Les verts ont retenu un système de vote préférentiel, qui permettait aux membres de désigner qui hériterait de leur vote si leur premier choix arrivait dernier et était éliminé au tour suivant.

Annamie Paul a récolté 12 090 voix au tout dernier tour. Il lui en fallait au moins 11 939 pour l’emporter.

Courtney Howard, une médecin de Yellowknife, est arrivée en troisième position, loin derrière, suivie de l’ex-ministre ontarien Glen Murray.

La course a connu plusieurs ennuis, dont des disqualifications et une erreur de comptabilité qui ont privé un des aspirants-chefs de milliers de dollars en dons à sa campagne.

Questionnée sur l’unité du parti, Mme Paul a déclaré que ceux qui partagent les valeurs de leur mouvement global « seront toujours les bienvenus ».
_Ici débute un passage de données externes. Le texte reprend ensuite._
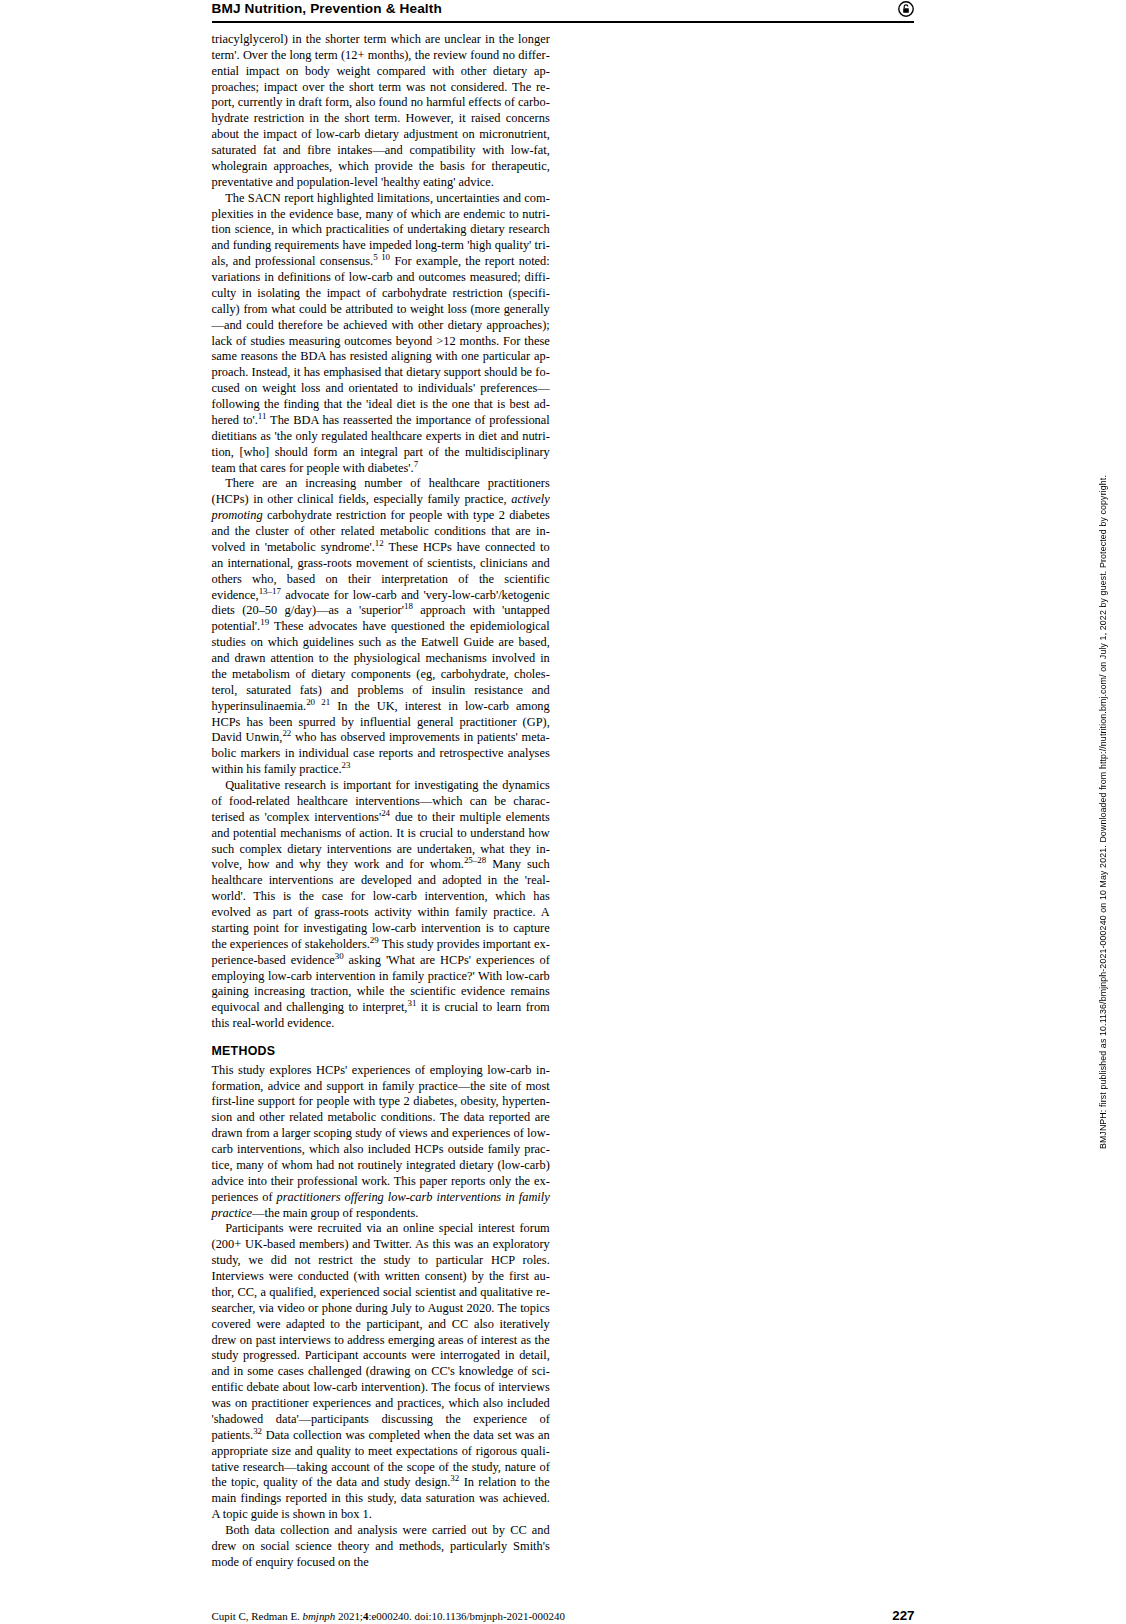BMJNPH: first published as 10.1136/bmjnph-2021-000240 on 10 May 2021. Downloaded from http://nutrition.bmj.com/ on July 1, 2022 by guest. Protected by copyright.
BMJ Nutrition, Prevention & Health
triacylglycerol) in the shorter term which are unclear in the longer term'. Over the long term (12+ months), the review found no differential impact on body weight compared with other dietary approaches; impact over the short term was not considered. The report, currently in draft form, also found no harmful effects of carbohydrate restriction in the short term. However, it raised concerns about the impact of low-carb dietary adjustment on micronutrient, saturated fat and fibre intakes—and compatibility with low-fat, wholegrain approaches, which provide the basis for therapeutic, preventative and population-level 'healthy eating' advice.
The SACN report highlighted limitations, uncertainties and complexities in the evidence base, many of which are endemic to nutrition science, in which practicalities of undertaking dietary research and funding requirements have impeded long-term 'high quality' trials, and professional consensus.5 10 For example, the report noted: variations in definitions of low-carb and outcomes measured; difficulty in isolating the impact of carbohydrate restriction (specifically) from what could be attributed to weight loss (more generally—and could therefore be achieved with other dietary approaches); lack of studies measuring outcomes beyond >12 months. For these same reasons the BDA has resisted aligning with one particular approach. Instead, it has emphasised that dietary support should be focused on weight loss and orientated to individuals' preferences—following the finding that the 'ideal diet is the one that is best adhered to'.11 The BDA has reasserted the importance of professional dietitians as 'the only regulated healthcare experts in diet and nutrition, [who] should form an integral part of the multidisciplinary team that cares for people with diabetes'.7
There are an increasing number of healthcare practitioners (HCPs) in other clinical fields, especially family practice, actively promoting carbohydrate restriction for people with type 2 diabetes and the cluster of other related metabolic conditions that are involved in 'metabolic syndrome'.12 These HCPs have connected to an international, grass-roots movement of scientists, clinicians and others who, based on their interpretation of the scientific evidence,13–17 advocate for low-carb and 'very-low-carb'/ketogenic diets (20–50 g/day)—as a 'superior'18 approach with 'untapped potential'.19 These advocates have questioned the epidemiological studies on which guidelines such as the Eatwell Guide are based, and drawn attention to the physiological mechanisms involved in the metabolism of dietary components (eg, carbohydrate, cholesterol, saturated fats) and problems of insulin resistance and hyperinsulinaemia.20 21 In the UK, interest in low-carb among HCPs has been spurred by influential general practitioner (GP), David Unwin,22 who has observed improvements in patients' metabolic markers in individual case reports and retrospective analyses within his family practice.23
Qualitative research is important for investigating the dynamics of food-related healthcare interventions—which can be characterised as 'complex interventions'24 due to their multiple elements and potential mechanisms of action. It is crucial to understand how such complex dietary interventions are undertaken, what they involve, how and why they work and for whom.25–28 Many such healthcare interventions are developed and adopted in the 'real-world'. This is the case for low-carb intervention, which has evolved as part of grass-roots activity within family practice. A starting point for investigating low-carb intervention is to capture the experiences of stakeholders.29 This study provides important experience-based evidence30 asking 'What are HCPs' experiences of employing low-carb intervention in family practice?' With low-carb gaining increasing traction, while the scientific evidence remains equivocal and challenging to interpret,31 it is crucial to learn from this real-world evidence.
Methods
This study explores HCPs' experiences of employing low-carb information, advice and support in family practice—the site of most first-line support for people with type 2 diabetes, obesity, hypertension and other related metabolic conditions. The data reported are drawn from a larger scoping study of views and experiences of low-carb interventions, which also included HCPs outside family practice, many of whom had not routinely integrated dietary (low-carb) advice into their professional work. This paper reports only the experiences of practitioners offering low-carb interventions in family practice—the main group of respondents.
Participants were recruited via an online special interest forum (200+ UK-based members) and Twitter. As this was an exploratory study, we did not restrict the study to particular HCP roles. Interviews were conducted (with written consent) by the first author, CC, a qualified, experienced social scientist and qualitative researcher, via video or phone during July to August 2020. The topics covered were adapted to the participant, and CC also iteratively drew on past interviews to address emerging areas of interest as the study progressed. Participant accounts were interrogated in detail, and in some cases challenged (drawing on CC's knowledge of scientific debate about low-carb intervention). The focus of interviews was on practitioner experiences and practices, which also included 'shadowed data'—participants discussing the experience of patients.32 Data collection was completed when the data set was an appropriate size and quality to meet expectations of rigorous qualitative research—taking account of the scope of the study, nature of the topic, quality of the data and study design.32 In relation to the main findings reported in this study, data saturation was achieved. A topic guide is shown in box 1.
Both data collection and analysis were carried out by CC and drew on social science theory and methods, particularly Smith's mode of enquiry focused on the
Cupit C, Redman E. bmjnph 2021;4:e000240. doi:10.1136/bmjnph-2021-000240
227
Pour faire des verts une force incontournable en politique canadienne, il faudrait selon elle que les électeurs fassent preuve de « juste un petit peu plus de courage, le courage de choisir quelque chose de différent ».

En point de presse, elle a fait part de ses intentions de « passer beaucoup de temps » au Québec, dont elle a caractérisé l’électorat comme « très, très progressiste ».
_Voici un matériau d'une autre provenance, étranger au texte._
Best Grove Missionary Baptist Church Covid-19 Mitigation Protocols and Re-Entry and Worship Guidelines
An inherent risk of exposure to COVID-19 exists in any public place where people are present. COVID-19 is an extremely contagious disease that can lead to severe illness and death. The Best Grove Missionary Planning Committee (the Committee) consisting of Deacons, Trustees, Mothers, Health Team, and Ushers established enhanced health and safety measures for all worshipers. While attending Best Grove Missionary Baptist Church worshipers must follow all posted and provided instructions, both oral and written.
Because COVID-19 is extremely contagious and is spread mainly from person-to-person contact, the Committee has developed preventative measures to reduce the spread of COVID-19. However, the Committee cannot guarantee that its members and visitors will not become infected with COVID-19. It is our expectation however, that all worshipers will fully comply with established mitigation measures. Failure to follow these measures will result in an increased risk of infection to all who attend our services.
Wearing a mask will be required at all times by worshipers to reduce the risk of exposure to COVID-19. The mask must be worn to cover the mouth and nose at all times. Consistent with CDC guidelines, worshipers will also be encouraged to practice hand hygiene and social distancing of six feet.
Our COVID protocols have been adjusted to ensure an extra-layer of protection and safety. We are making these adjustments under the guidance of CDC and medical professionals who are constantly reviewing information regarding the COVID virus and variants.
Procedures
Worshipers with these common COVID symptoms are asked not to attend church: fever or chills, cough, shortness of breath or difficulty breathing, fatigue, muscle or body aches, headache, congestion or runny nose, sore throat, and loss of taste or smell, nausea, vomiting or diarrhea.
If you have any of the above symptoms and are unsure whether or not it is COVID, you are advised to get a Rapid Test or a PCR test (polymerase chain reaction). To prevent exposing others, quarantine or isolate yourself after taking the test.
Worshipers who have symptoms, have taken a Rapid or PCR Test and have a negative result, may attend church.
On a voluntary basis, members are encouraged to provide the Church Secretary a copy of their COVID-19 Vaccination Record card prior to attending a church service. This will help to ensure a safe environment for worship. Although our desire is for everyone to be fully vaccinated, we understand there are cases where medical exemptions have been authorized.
« Le peuple québécois veut un vrai plan pour la crise climatique, et c’est le Parti vert qui l’offre. Il veut un vrai plan pour tisser et compléter notre filet social, et c’est le Parti vert qui l’offre », a-t-elle fait valoir.

Annamie Paul succède à Elizabeth May, qui a démissionné à la suite des élections fédérales de l’automne dernier, après 13 ans à la tête du parti.

Mme May demeurera influente au sein du parti, car elle compte conserver ses fonctions de leader parlementaire à la Chambre des communes, où elle occupe l’un des trois sièges détenus par les verts.

Avant l’annonce des résultats, samedi soir, Mme May a livré un semblant de discours d’adieu, même si elle a déjà laissé Jo-Ann Roberts assumer la chefferie sur une base intérimaire il y a près d’un an.

La gorge parfois nouée, celle qui est devenue la première députée fédérale du Parti vert en 2011 a condamné l’inaction face aux changements climatiques et la montée du suprémacisme blanc.

« On doit faire l’impossible ou faire face à l’impensable, a-t-elle prévenu. Et actuellement, nous vivons dans des temps impensables ! »

Le Canada a besoin de plus d’élus verts pour mener ces combats, a-t-elle insisté.

Les candidats déçus à la direction du parti ont tous fait part de leur intérêt à briguer un siège aux Communes.

Annamie Paul doit ouvrir le bal, après avoir été investie par acclamation en vue de l’élection partielle prévue le 26 octobre prochain dans la circonscription de Toronto-Centre.